Edited by Dalina Kallulli and Liliane Tasmowski
[Linguistik Aktuell/Linguistics Today 130] 2008
► pp. 165–202
In Modern Greek, clitic doubling is a grammatical device that marks clitic doubled object NPs as topics. Clitic doubling involving the fronting of the clitic doubled NP is called topicalization or, if combined with a boundary pause, topic left-dislocation. Topic left-dislocation is obligatory in the presence of a preverbal focused NP. Clitic doubling involving the backing of the clitic doubled NP is called backgrounding or, if combined with a boundary pause, topic right-dislocation. Right-dislocated topics are interpreted as an afterthought. In Ancient Greek, clitic doubling was an occasional mnemotechnic device to clarify the referent of a left-dislocated topic usually separated by an intervening clause from the verb on which it depended.

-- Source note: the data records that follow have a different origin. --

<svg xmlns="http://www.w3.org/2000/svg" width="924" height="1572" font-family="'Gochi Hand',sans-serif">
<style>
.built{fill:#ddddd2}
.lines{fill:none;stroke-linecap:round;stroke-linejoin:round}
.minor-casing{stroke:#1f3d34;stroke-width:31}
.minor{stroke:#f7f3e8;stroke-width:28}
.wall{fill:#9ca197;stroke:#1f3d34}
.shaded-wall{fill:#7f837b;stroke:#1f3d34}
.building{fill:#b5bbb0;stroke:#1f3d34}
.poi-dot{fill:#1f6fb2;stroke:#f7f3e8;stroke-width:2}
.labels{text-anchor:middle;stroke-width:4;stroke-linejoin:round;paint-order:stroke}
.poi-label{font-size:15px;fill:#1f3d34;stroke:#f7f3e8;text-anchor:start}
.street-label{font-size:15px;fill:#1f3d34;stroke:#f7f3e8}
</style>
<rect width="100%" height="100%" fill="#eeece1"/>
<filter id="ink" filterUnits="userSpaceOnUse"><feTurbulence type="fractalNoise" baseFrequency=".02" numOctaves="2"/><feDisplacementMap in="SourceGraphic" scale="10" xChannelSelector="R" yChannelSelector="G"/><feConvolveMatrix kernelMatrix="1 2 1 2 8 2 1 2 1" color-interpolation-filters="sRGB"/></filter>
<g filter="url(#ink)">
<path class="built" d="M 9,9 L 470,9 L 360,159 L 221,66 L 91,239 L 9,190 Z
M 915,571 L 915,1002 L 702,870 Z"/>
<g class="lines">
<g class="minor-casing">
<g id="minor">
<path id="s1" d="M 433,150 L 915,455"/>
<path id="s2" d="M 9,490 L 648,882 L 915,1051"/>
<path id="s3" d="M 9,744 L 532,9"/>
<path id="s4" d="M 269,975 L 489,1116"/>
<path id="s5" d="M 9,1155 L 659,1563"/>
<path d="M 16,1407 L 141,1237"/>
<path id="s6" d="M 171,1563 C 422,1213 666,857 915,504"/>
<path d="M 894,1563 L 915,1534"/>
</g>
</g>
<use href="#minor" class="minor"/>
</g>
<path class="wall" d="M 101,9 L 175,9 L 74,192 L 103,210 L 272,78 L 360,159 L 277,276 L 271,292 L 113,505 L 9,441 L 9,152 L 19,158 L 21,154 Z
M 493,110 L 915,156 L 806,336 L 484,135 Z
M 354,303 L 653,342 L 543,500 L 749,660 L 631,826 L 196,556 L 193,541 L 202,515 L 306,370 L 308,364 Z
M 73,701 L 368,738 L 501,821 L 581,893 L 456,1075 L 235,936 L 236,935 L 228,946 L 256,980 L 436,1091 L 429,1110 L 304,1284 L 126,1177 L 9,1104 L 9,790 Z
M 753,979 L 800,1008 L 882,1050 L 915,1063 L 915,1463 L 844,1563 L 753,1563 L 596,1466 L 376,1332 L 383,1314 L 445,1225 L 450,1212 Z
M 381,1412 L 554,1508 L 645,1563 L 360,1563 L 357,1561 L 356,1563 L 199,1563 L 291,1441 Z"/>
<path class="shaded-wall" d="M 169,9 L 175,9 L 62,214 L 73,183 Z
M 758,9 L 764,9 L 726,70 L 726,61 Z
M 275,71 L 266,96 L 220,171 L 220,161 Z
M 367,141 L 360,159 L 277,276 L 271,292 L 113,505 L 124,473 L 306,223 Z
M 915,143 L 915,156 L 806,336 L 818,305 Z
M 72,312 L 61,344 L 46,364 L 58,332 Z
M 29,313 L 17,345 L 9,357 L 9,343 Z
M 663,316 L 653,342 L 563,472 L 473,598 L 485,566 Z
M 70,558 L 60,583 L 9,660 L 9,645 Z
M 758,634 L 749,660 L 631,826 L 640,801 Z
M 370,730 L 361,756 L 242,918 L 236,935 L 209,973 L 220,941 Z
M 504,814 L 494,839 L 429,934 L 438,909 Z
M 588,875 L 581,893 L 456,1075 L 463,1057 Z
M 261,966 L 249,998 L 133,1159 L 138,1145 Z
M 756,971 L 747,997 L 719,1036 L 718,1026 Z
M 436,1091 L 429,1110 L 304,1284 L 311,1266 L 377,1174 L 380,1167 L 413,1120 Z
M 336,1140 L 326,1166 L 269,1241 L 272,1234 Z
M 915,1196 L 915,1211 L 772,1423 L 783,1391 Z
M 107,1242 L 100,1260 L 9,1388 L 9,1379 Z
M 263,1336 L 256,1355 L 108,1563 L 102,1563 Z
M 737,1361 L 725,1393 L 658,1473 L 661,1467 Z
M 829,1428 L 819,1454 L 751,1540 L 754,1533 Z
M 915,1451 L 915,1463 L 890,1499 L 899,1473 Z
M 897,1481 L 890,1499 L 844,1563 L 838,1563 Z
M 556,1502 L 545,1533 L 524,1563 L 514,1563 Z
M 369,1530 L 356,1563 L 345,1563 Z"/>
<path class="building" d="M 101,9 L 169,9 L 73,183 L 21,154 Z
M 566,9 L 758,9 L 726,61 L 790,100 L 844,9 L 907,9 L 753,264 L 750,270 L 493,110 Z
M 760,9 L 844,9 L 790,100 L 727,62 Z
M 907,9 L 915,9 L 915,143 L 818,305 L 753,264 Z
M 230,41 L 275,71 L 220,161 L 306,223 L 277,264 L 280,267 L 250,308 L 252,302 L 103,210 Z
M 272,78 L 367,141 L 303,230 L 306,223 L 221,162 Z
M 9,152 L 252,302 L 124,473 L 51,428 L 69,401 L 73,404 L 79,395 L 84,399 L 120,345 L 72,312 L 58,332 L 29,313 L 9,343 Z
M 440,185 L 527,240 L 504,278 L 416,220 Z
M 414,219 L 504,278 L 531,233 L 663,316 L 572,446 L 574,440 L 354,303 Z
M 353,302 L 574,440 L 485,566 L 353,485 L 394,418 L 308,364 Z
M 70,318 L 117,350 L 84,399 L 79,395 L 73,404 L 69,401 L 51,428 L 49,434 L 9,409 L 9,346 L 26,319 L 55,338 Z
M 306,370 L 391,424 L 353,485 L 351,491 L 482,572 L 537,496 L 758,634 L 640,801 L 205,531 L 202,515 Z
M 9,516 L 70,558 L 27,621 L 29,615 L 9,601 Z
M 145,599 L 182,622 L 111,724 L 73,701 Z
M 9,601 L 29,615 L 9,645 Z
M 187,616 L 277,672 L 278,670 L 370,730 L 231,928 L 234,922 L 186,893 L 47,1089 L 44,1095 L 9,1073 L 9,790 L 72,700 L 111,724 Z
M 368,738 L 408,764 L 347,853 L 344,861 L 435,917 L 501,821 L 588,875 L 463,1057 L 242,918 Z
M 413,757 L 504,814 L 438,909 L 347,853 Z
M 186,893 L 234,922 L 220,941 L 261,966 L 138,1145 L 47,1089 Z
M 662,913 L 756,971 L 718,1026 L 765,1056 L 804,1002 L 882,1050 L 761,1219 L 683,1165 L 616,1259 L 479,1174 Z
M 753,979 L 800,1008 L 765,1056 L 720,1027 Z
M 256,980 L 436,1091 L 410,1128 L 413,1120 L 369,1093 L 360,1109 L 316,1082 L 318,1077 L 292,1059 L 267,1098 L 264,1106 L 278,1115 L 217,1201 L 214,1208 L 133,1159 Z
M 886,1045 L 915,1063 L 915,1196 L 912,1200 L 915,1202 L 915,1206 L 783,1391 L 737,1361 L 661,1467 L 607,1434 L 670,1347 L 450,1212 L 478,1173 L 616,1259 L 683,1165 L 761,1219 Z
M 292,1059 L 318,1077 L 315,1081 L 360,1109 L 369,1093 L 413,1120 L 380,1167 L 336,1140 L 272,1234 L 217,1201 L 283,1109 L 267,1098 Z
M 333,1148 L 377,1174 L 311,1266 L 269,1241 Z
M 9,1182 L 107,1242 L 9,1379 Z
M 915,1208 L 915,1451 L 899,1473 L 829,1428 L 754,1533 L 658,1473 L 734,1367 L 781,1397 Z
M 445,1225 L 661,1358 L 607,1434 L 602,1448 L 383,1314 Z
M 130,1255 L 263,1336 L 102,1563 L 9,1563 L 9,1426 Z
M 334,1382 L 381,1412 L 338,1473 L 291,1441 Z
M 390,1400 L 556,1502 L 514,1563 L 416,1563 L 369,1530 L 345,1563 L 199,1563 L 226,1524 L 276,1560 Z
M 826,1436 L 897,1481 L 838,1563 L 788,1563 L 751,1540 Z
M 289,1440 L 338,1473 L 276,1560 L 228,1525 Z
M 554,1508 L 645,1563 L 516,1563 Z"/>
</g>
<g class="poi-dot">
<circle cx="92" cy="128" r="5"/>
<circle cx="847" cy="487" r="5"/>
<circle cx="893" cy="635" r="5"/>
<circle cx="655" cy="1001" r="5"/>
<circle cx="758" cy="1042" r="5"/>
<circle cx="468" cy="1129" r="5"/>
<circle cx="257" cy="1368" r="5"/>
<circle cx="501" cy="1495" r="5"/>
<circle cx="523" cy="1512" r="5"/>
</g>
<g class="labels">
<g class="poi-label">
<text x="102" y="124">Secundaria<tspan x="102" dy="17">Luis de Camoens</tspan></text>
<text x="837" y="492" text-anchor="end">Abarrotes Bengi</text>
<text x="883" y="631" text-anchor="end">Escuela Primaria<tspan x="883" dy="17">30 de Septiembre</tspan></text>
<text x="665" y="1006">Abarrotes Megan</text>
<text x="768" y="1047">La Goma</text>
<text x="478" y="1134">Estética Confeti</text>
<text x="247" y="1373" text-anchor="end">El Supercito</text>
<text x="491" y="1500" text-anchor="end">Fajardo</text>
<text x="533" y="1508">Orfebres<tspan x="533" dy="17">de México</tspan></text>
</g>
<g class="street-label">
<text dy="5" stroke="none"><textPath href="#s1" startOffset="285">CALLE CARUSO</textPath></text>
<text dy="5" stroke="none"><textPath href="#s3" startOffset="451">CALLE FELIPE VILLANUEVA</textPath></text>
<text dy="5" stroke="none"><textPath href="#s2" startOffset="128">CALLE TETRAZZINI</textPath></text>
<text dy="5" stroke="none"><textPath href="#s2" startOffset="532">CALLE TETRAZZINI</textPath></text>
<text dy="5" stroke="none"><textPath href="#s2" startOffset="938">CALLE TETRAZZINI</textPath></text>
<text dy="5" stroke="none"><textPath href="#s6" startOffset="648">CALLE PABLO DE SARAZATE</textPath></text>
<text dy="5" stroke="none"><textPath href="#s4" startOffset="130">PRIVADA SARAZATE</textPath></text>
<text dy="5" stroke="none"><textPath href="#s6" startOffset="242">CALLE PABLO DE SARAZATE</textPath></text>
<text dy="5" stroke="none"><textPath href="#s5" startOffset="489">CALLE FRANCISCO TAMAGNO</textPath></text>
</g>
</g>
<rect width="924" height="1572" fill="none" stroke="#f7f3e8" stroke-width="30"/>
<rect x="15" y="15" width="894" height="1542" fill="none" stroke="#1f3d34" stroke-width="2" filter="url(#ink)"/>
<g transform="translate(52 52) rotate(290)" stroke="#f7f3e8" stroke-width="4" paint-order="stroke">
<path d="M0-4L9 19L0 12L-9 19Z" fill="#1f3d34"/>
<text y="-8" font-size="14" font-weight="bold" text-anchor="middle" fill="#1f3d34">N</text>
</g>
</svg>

Topic right-dislocation existed in Ancient Greek as a device to clarify or specify the referent of a clitic pronoun. The grammaticalization of clitic doubling can be traced back to the use of hanging topics, in which case the doubling clitic was needed to specify the grammatical relation of the corresponding hanging topic as direct or indirect object. The construction was grammaticalized in the Medieval period, when clitic doubling positively marked clitic doubled NPs as topics. In Asia Minor Greek, clitic doubling serves exactly the same purposes as in Medieval and Standard Modern Greek. Turkish interference appears in the existence of a definite and an indefinite accusative to mark topic and focus respectively and possibly the preponderance of SOV as the unmarked order.